On the other hand, the additive form implies the incorporation of fire retardant or flame retardant loads to our polymeric systems. This form is the simplest and most economical way to bring flame retardancy to composites and that is why it is the most widely used form. However, it is important to bear in mind that this method involves certain drawbacks such as the compatibility between the load and the matrix, and the possible loss of mechanical properties in the polymer.
A Flame Retardant (FR) is an additive capable of modifying, reducing, delaying or even eliminating the combustion process of materials. In this way, the main function of a flame retardant is to increase the escape time and, therefore, the response time to fight the fire and increase safety.
The most widely used flame retardant additives are mineral compounds, halogenated compounds, phosphorus-based compounds, nitrogen-based compounds, silicon-based compounds and nanometric particles.
Currently, flame retardants are mainly used in systems containing different flame retardant components. In this way a synergistic effect is achieved which improves the properties of the materials against fire with respect to the components separately. Thus, for example, the formation of a carbonaceous layer produced by a phosphorus-based flame retardant can be combined with the action in the gas phase produced by a halogenated flame retardant or, the same type of mechanism can be reinforced by combining two classes of FRs, such as nanoclays with phosphorus-based flame retardants, both acting in the condensed phase.
Another type of combination of components to achieve flame retardancy in polymeric materials are the so-called intumescent systems. They are based on the formation of a voluminous and insulating layer that acts as protection through simultaneous carbonization and foaming.
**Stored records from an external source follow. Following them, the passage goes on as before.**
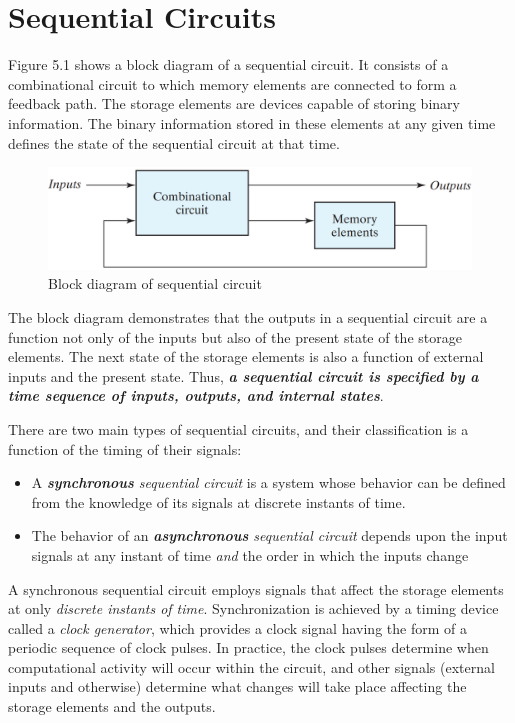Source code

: \section{Sequential Circuits}
\label{sec:seq-cir}

Figure 5.1 shows a block diagram of a sequential circuit. It consists of a combinational circuit to which memory elements are connected to form a feedback path. The storage elements are devices capable of storing binary information. The binary information stored in these elements at any given time defines the state of the sequential circuit at that time.

\begin{figure}[H]
  \centering
  \includegraphics[width=\linewidth]{img/fig-5.1.png}
  \caption{Block diagram of sequential circuit}
  \label{fig:5.1}
\end{figure}

The block diagram demonstrates that the outputs in a sequential circuit are a function not only of the inputs but also of the present state of the storage elements. The next state of the storage elements is also a function of external inputs and the present state. Thus, \textit{\textbf{a sequential circuit is specified by a time sequence of inputs, outputs, and internal states}}.

There are two main types of sequential circuits, and their classification is a function of the timing of their signals:
\begin{itemize}
  \item A \textit{\textbf{synchronous} sequential circuit} is a system whose behavior can be defined from the knowledge of its signals at discrete instants of time.
  \item The behavior of an \textit{\textbf{asynchronous} sequential circuit} depends upon the input signals at any instant of  time \textit{and} the order in which the inputs change
\end{itemize}

A synchronous sequential circuit employs signals that affect the storage elements at only \textit{discrete instants of time}. Synchronization is achieved by a timing device called a \textit{clock generator}, which provides a clock signal having the form of a periodic sequence of clock pulses. In practice, the clock pulses determine when computational activity will occur within the circuit, and other signals (external inputs and otherwise) determine what changes will take place affecting the storage elements and the outputs.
The formulation of an intumescent system consists of three components: (i) an acid source (phosphoric, sulfuric, boric acid, ammonium salts, amine or amide phosphates, organophosphorus compounds), (ii) a carbonizing agent (usually a carbohydrate), for example, starch, dextrins, sorbitol, mannitol, etc.) and (iii) a foaming or swelling agent (urea, melamine, polyamides, urea-formaldehyde resins, etc.). These systems can be used in a large number of polymers such as polyamides, polyesters, polyolefins, epoxy and styrenics. The new intumescent systems are also an example of the synergistic effect against fire by combining different FRs.
Types of retardants
Among all the retardants that are currently on the market, it has been shown that the best properties to fight fire are obtained with halogenated additives. These additives had constituted most of the flame retardant solutions until new environmental directives appeared, such as those of REACH, WEEE and RoHS, which currently restrict their use. This is due to the adverse effects produced both on the organism and on the environment, among which include toxicity, bioaccumulation, persistence in the body and long-range transfer through the trophic chain. That is why the new trends in additivities with flame retardants are based on the use of non-halogenated substances.
Among the non-halogenated flame retardants, aluminium trihydrate (ATH or Al (OH) 3) is the most widely used flame retardant, which together with other metal hydroxides such as magnesium and phosphorus-based additives are almost half by weight of the market (see figure 3). It is anticipated that phosphorus-based flame retardants will continue to record one of the fastest market gains, since they have been shown to be one of the best substitutes for halogenated FRs in terms of both cost and final performance. In addition, other FRs such as melamine will also continue to experience continued growth.